Você sabia que a divisão do dia em horas adequadas para dormir, descansar e trabalhar foi muito influenciada pela Revolução Industrial inglesa?
Essa e outras informações e ponderações na excelente crônica do Prof. Sebe, tratando sobre Cronos, nosso senhor Tempo.
OS SEGREDOS DO TEMPO.
Essa e outras informações e ponderações na excelente crônica do Prof. Sebe, tratando sobre Cronos, nosso senhor Tempo.
OS SEGREDOS DO TEMPO.
José Carlos Sebe Bom
Meihy
Seguramente “tempo” é a matéria mais significativa do nosso viver moderno. E olha que não falo apenas do tempo de cada um, mas do tempo coletivo, aquele que regula e coordena as ações de todos no trabalho, na escola, na vida social enfim. É comum dizer e ouvir que “não temos mais tempo para nada”, e, desdobramento mecânico disto se repete que “vivemos correndo”. Olhando a história bíblica, aprendemos que tudo começou com a indicada expulsão do Paraíso, onde o Criador decretou, frente ao pecado da cobiça, que os seres humanos deveriam “ganhar o pão de cada dia com o suor do próprio rosto”. Estava dada a maldição redentora que nos faria cativos do trabalho. Como se sabe, trabalho e dinheiro são aliados, como mais tarde Calvino pontificaria na máxima Time is Money. Em termos práticos, foi a Revolução Industrial inglesa que definiu a divisão do tempo diário em três partes igualmente distribuídas: oito horas para o trabalho; oito para descanso/lazer e oito para dormir. Vale notar que para os índios e nativos de várias regiões menos afetadas pela industrialização, este fracionamento temporal não vigora. Entre tribos brasileiras por exemplo, é muito comum notar que se dorme duas horas, acorda-se e se parte para outras atividades como pesca e caça, fabrico de utensílios de barro, arte plumária ou mesmo ficar em conversa sem pretensão de utilidade. Com intervalos, volta-se a dormir e assim a vida se processa.

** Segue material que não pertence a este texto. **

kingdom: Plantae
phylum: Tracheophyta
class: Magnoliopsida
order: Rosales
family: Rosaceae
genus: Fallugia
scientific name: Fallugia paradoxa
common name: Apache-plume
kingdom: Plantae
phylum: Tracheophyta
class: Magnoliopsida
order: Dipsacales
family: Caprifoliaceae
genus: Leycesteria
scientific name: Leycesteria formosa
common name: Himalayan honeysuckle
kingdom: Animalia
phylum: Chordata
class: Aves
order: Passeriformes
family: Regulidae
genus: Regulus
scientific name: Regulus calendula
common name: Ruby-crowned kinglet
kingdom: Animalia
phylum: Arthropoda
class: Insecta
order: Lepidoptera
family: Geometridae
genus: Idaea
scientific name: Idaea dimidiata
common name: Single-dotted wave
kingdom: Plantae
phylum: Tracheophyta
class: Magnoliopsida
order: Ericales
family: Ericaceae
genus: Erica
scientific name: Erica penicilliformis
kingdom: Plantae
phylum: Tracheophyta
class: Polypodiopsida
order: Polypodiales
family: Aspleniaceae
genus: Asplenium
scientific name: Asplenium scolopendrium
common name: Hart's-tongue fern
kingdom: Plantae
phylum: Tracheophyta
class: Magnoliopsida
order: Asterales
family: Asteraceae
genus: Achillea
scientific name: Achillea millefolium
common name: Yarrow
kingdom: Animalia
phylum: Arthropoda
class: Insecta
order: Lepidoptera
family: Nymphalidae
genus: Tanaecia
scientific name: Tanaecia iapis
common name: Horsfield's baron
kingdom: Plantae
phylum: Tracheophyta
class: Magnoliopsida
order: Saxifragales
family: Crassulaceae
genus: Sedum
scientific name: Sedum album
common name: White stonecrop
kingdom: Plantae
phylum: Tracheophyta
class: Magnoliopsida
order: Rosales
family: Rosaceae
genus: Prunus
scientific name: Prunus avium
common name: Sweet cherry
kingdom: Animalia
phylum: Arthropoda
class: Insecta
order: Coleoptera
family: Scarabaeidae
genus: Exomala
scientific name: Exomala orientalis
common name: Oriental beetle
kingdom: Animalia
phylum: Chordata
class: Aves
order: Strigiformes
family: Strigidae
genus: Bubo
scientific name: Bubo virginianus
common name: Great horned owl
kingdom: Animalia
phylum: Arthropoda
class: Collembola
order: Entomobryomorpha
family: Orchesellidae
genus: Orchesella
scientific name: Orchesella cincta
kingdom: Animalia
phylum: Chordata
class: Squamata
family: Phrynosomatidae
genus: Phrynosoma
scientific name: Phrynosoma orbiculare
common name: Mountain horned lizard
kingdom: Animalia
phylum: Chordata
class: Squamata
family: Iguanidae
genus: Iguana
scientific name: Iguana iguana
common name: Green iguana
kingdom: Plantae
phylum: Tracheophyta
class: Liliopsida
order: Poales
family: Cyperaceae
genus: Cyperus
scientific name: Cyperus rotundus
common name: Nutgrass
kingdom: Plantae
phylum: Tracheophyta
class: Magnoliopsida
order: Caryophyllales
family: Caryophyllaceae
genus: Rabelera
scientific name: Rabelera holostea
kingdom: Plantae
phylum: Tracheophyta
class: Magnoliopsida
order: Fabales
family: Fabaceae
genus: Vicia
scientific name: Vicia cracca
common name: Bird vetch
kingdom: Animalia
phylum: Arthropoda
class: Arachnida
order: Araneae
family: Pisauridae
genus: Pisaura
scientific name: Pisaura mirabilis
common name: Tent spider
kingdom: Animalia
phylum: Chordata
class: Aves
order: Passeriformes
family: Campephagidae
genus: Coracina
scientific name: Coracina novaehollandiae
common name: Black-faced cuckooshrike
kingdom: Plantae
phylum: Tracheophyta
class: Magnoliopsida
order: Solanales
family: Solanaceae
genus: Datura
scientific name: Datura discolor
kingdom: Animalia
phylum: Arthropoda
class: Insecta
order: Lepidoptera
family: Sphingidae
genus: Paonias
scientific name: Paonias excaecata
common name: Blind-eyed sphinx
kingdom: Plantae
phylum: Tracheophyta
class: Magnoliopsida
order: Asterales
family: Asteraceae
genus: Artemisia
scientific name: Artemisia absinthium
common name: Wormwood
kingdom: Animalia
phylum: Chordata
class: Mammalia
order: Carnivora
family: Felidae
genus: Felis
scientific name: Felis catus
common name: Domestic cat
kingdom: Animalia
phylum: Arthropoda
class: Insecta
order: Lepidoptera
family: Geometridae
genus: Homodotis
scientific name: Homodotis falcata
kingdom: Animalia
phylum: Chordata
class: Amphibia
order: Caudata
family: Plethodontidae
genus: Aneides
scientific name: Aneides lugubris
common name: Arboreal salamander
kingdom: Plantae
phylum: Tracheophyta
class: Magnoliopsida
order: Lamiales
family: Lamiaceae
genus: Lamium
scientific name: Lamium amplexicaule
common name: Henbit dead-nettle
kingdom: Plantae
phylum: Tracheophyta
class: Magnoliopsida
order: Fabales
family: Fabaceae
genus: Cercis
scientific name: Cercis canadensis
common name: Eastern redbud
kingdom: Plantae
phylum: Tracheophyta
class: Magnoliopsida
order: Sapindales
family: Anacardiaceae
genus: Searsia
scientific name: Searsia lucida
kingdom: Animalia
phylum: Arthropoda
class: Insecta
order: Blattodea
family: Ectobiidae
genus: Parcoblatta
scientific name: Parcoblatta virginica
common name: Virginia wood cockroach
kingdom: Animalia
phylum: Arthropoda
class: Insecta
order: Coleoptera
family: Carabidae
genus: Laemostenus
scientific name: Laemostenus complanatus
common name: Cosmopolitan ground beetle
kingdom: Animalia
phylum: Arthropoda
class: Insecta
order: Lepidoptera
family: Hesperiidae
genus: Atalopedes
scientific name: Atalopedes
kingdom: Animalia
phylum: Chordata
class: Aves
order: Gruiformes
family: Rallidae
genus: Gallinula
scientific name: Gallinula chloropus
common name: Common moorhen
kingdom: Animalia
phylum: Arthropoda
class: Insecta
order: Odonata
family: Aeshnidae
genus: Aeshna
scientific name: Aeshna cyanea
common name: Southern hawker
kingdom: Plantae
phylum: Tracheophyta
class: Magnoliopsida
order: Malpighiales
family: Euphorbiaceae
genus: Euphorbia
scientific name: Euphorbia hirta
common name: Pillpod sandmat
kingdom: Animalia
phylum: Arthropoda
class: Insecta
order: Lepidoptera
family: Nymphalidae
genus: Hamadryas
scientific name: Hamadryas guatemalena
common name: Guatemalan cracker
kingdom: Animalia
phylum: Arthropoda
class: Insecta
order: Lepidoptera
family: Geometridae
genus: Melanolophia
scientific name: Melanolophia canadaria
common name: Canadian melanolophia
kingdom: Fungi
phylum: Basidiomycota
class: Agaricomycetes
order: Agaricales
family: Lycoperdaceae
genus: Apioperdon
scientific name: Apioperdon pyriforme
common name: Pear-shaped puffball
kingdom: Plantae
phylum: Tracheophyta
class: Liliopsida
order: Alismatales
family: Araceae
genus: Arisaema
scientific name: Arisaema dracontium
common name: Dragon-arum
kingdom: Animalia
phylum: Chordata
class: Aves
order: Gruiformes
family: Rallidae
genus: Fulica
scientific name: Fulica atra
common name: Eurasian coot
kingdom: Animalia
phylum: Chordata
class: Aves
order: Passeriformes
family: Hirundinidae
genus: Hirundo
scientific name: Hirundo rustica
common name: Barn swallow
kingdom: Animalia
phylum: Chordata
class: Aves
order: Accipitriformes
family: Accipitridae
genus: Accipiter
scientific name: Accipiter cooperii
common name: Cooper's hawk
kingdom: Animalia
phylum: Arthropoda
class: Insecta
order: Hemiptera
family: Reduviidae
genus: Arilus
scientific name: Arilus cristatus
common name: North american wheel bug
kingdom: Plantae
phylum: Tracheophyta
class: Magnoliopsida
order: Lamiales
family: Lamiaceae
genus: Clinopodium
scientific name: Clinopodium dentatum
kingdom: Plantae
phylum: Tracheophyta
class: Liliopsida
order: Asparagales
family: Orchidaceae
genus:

O filósofo judeu alemão Walter
Benjamin em artigo conhecido como “O narrador” revela que nos tempos modernos,
não temos mais tempo para longas narrativas e assim, em vez de contar
histórias, no máximo desenvolvemos a leitura e mecanicamente mudamos o
comportamento e as relações humanas. Sob esta ótica, a quebra nas soluções de
relatos quer dizer muito em termos de tempo, pois perdemos a capacidade de
aprender pela experiência do outro. Recentemente, nova neurose foi detectada
com o nome de “hebefrenia”. Trata-se de uma manifestação na qual o indivíduo perde
o poder de se ver como um todo e precisa do espelho (daí hebefrenia, termo
derivado da deusa grega Hebe que precisava do espelho para se ver inteira). A
visão parcelada das coisas e dos fatos é uma das dramáticas conseqüências do
uso do tempo segundo as leis da produtividade.
Mauro Maldonato é o nome de um
filósofo italiano que tem revolucionado o conceito de tempo na modernidade,
mostrando que há reações à ditadura do relógio. Ao questionar valores que não
mudaram com o comando do tempo cronológico, diz ele que há outros tempos de
difícil mensuração como o “tempo do amor”, “tempo do ódio”, “tempo da saudade”.
Diz também o criativo pensador que estes “tempos subjetivos” não se submetem à
duração do relógio e são comandados pelos procedimentos da memória. Esta
diferenciação acabou por provocar séria crise entre o tempo objetivo e o
subjetivo. De toda forma, o que pesa mesmo no âmbito do capitalismo é o que
rende dinheiro, lucro ou capital. Não se considera muito mais que não seja
produtivo ou prático e nesta ordem, amar, ter raiva, sentir falta são valores
menores e às vezes até tido como exceção ou doentios.
A contemplação dessas variantes
em termos do tempo das festas de fim de ano torna-se emblemática dos dilemas da
modernidade. Tomemos por exemplo o Natal. Em juízos éticos é um tempo de confraternização,
de apelo solidário e de reparação dos desencontros da vida, mas, marcado no
calendário comercial, as festas natalinas se aproveitam dos ciclos de renovação
afetiva e tentam – sempre com sucesso – desvirtuar o que se tem de mais
profundo na humanidade: o tempo da lógica moral da vida. O que se aprende com
tudo isso é que não se deve deixar de lado as oportunidades que se nos afiguram
agora. É preciso aprender que a existência nos dá oportunidade de, no final do
ano, juntar o tempo cronológico com o tempo espiritual e assim viver se maiores
contradições os dilemas de ser contemporâneo.